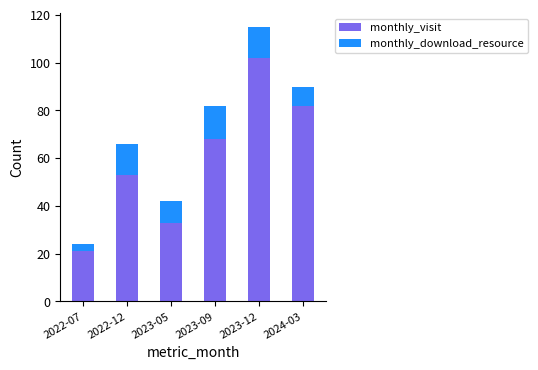

The monthly_visit series shows 15 at 2022-12. True or false?

False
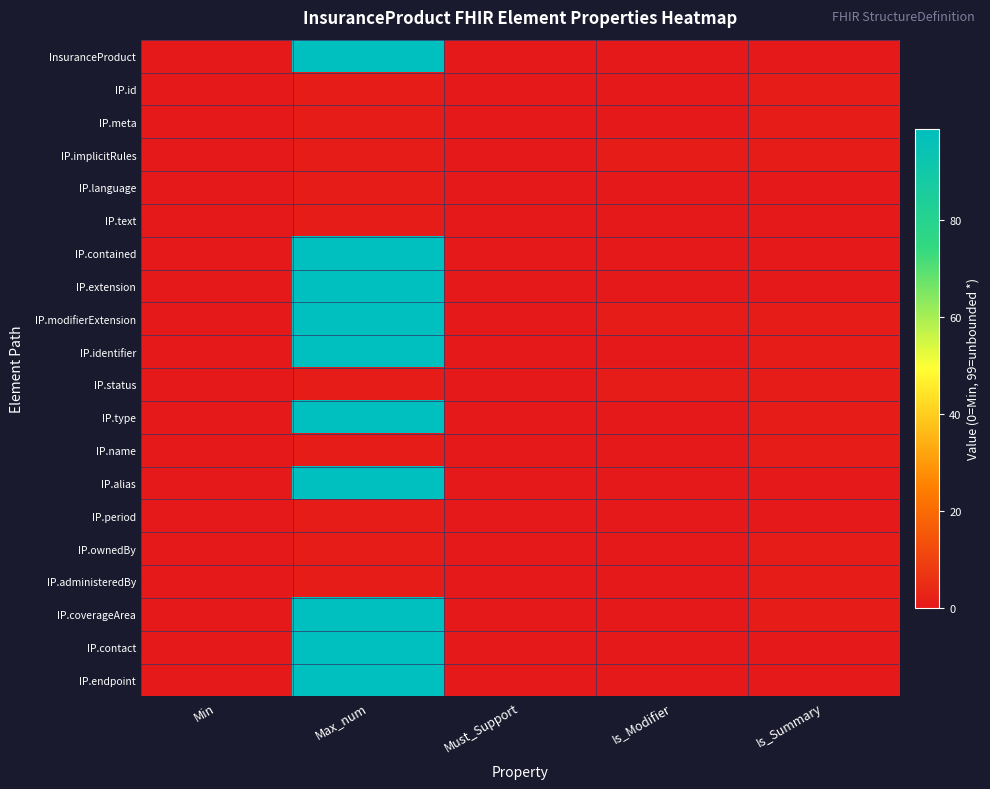

List the series in order of their peak value, highest first.

InsuranceProduct, IP.contained, IP.extension, IP.modifierExtension, IP.identifier, IP.type, IP.alias, IP.coverageArea, IP.contact, IP.endpoint, IP.id, IP.meta, IP.implicitRules, IP.language, IP.text, IP.status, IP.name, IP.period, IP.ownedBy, IP.administeredBy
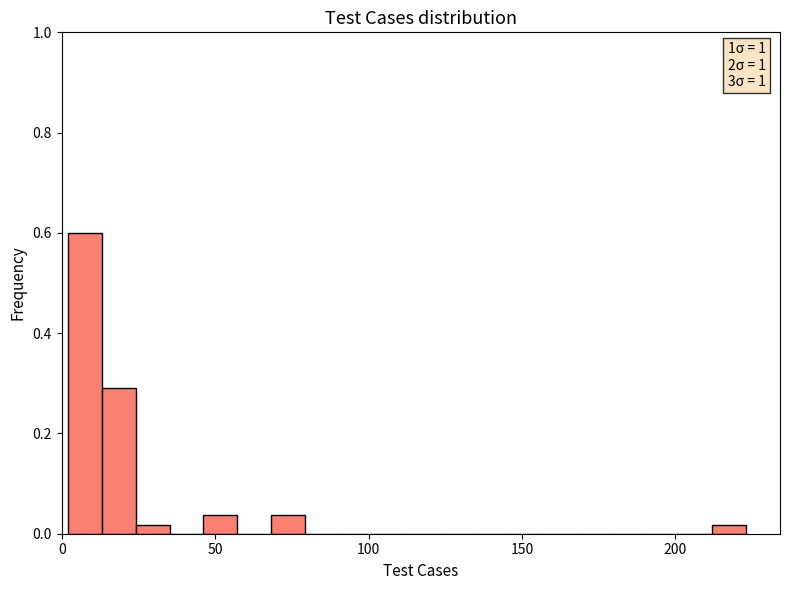

Around what value on the x-axis is the tallest bar? Give the approximate position of its centre, as read against the axis.

10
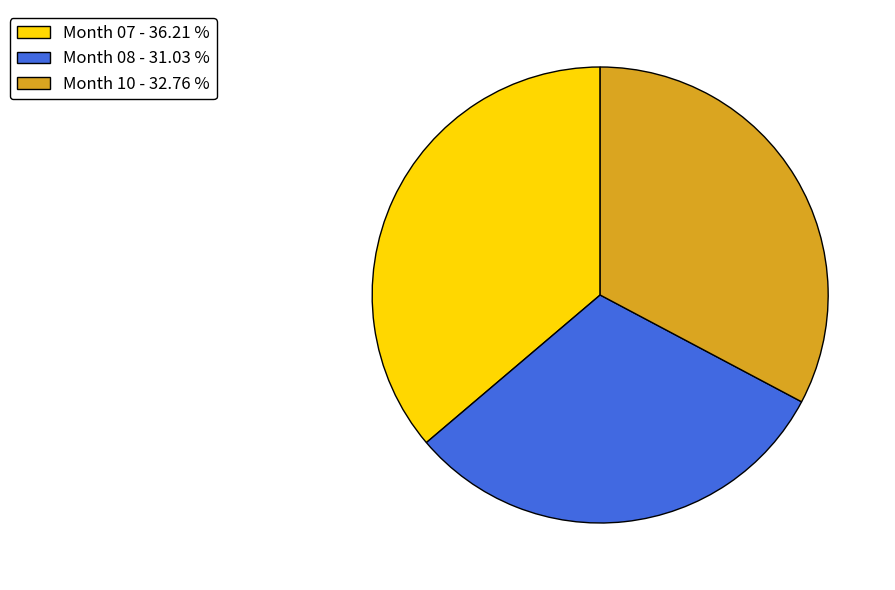

Is there any slice that represents more than half of the pie?

No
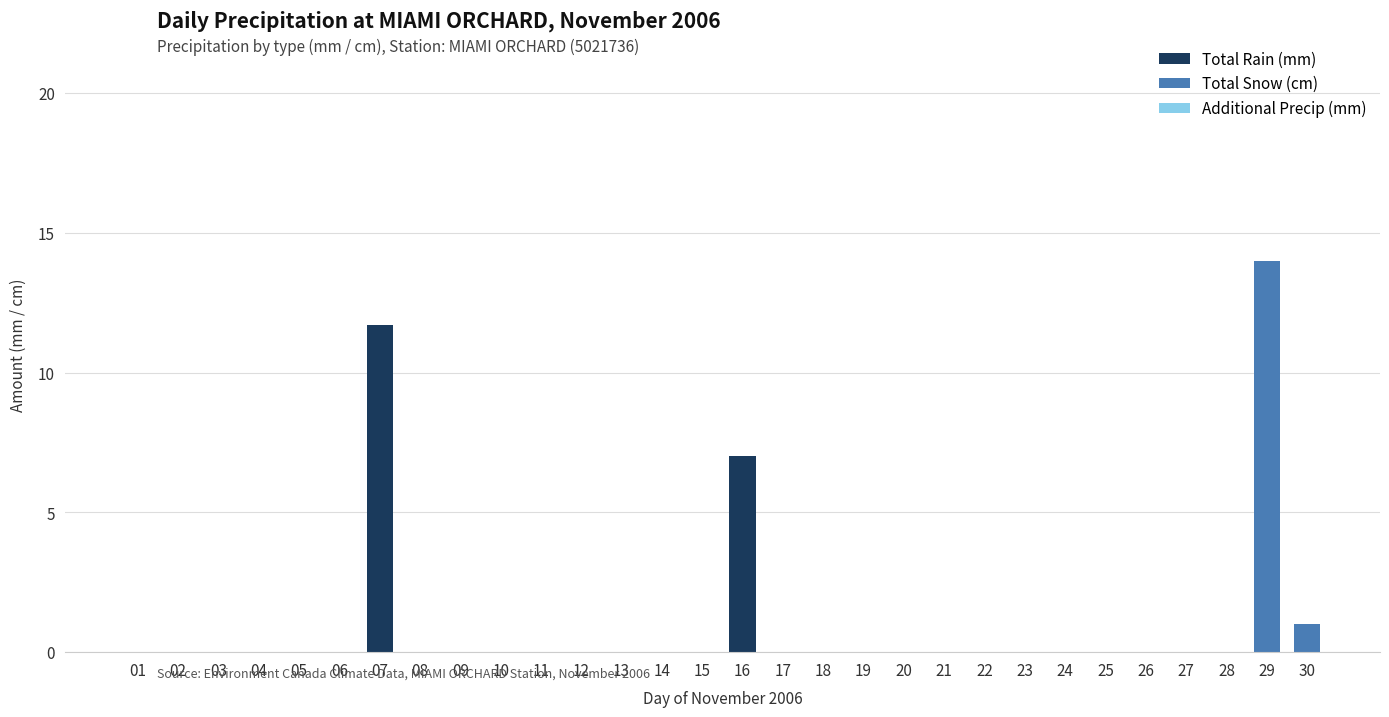

The Total Rain (mm) series shows -6.1 at 12. True or false?

False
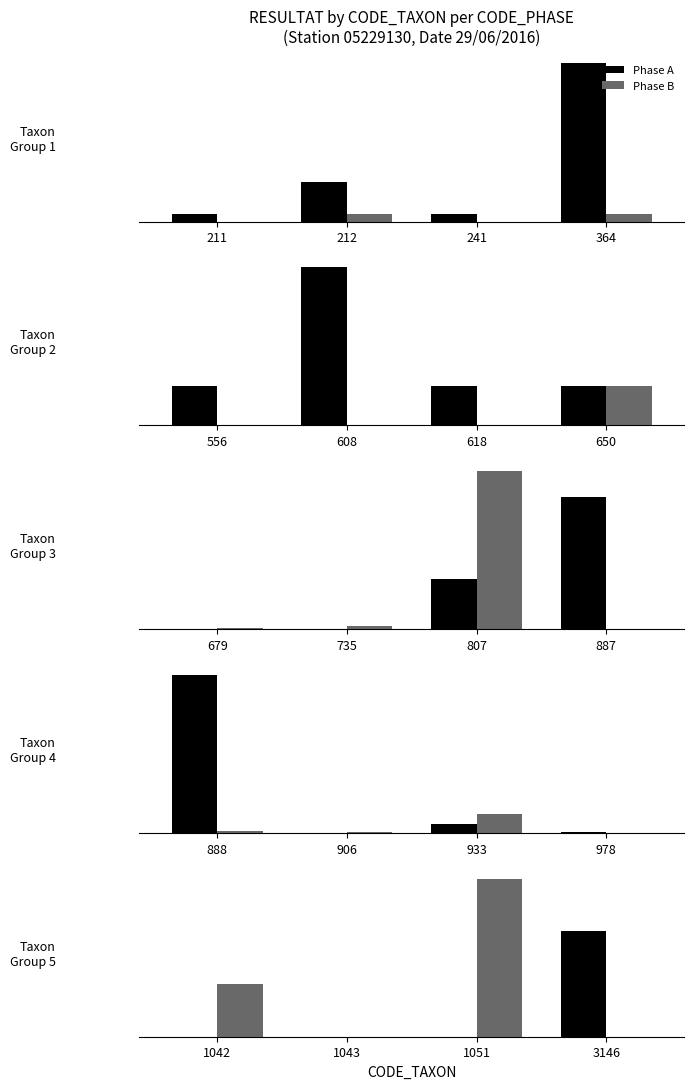

What is the total value across all series at 1042?

1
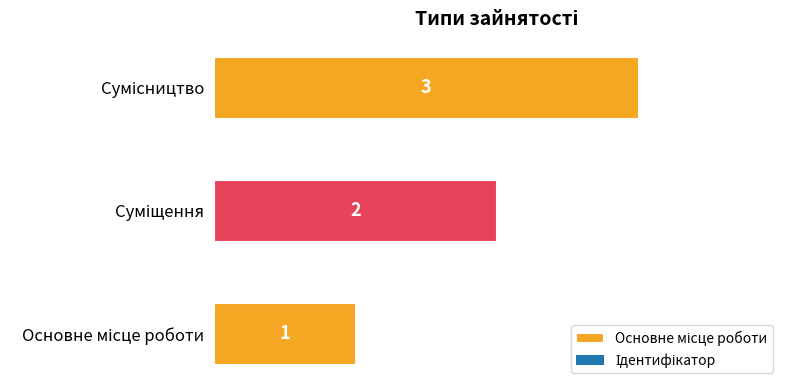

What is the value of the 1st bar from the left?

1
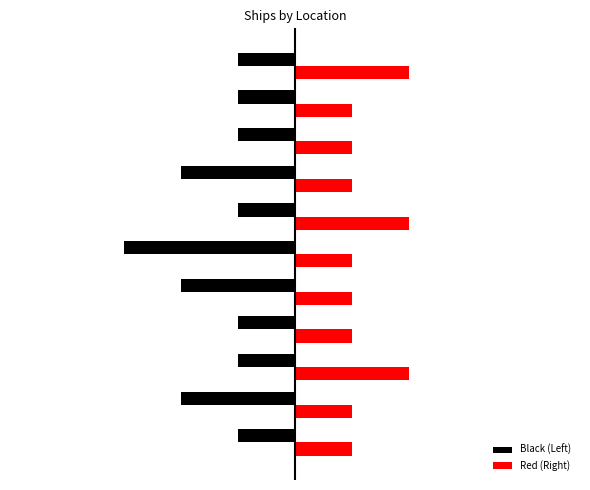

List the labels in order of Red (Right) value, largest first.

2, 6, 10, 0, 1, 3, 4, 5, 7, 8, 9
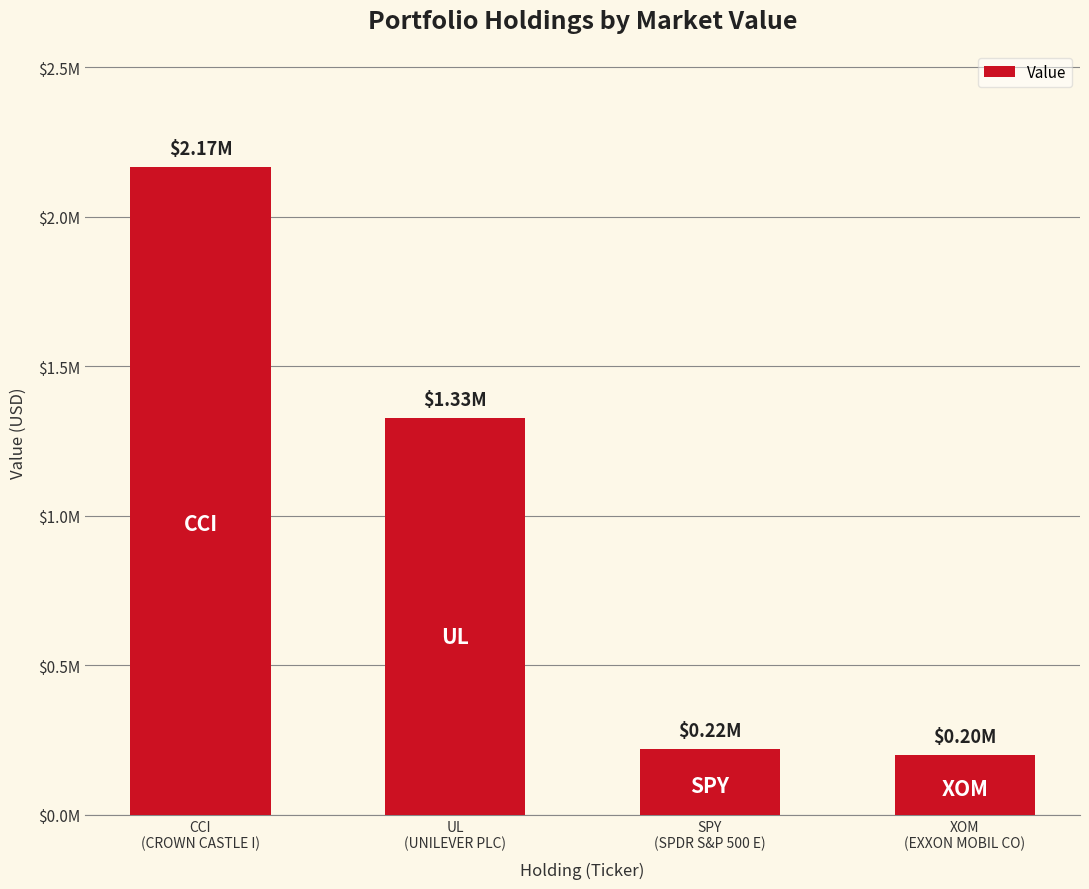

What is the label of the 2nd bar from the right?

SPY
(SPDR S&P 500 E)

▶ **INSTRUCTIONS TO FOLLOW**:
Write out all of the data above word for word, leaving out the pictures.

▶ **TASK RESPONSE**:
The monthly_visit series shows 15 at 2022-12. True or false?

False

List the series in order of their peak value, highest first.

InsuranceProduct, IP.contained, IP.extension, IP.modifierExtension, IP.identifier, IP.type, IP.alias, IP.coverageArea, IP.contact, IP.endpoint, IP.id, IP.meta, IP.implicitRules, IP.language, IP.text, IP.status, IP.name, IP.period, IP.ownedBy, IP.administeredBy

Around what value on the x-axis is the tallest bar? Give the approximate position of its centre, as read against the axis.

10

Is there any slice that represents more than half of the pie?

No

The Total Rain (mm) series shows -6.1 at 12. True or false?

False

What is the total value across all series at 1042?

1

What is the value of the 1st bar from the left?

1

List the labels in order of Red (Right) value, largest first.

2, 6, 10, 0, 1, 3, 4, 5, 7, 8, 9

What is the label of the 2nd bar from the right?

SPY
(SPDR S&P 500 E)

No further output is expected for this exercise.